Exercise: Copy the lines from the one containing "Manutenção em" through the one containing "Projetores LG" in the rows below, replacing "Assistência Técnica" with "Suporte Técnico" and leaving everything else unchanged.

Input data:
- - - -
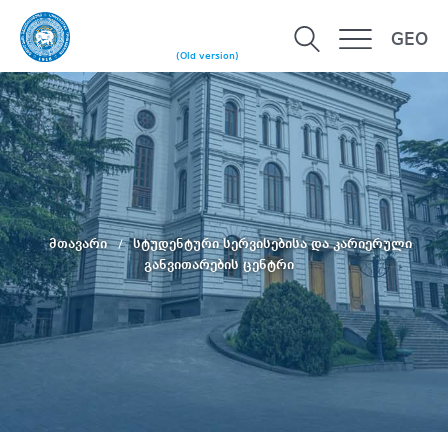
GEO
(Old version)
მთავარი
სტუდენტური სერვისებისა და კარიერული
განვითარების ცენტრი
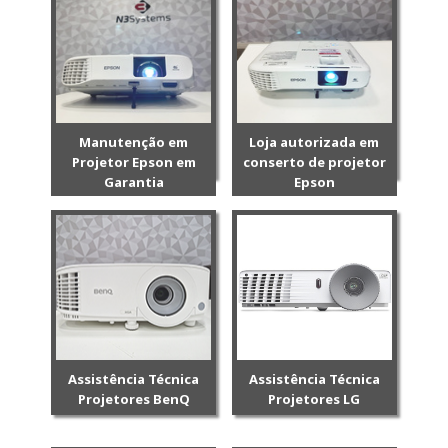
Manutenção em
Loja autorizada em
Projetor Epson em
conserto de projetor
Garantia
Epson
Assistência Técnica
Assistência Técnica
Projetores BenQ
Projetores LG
- - - -
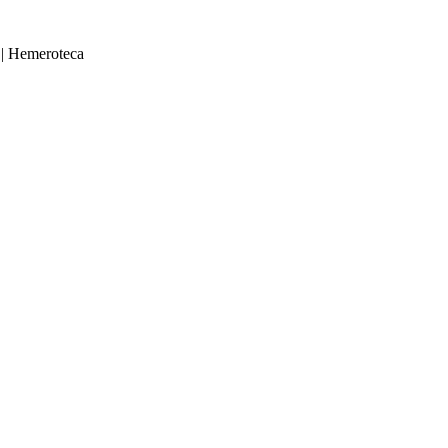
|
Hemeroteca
- - - -
Exercise solution:
Manutenção em
Loja autorizada em
Projetor Epson em
conserto de projetor
Garantia
Epson
Suporte Técnico
Suporte Técnico
Projetores BenQ
Projetores LG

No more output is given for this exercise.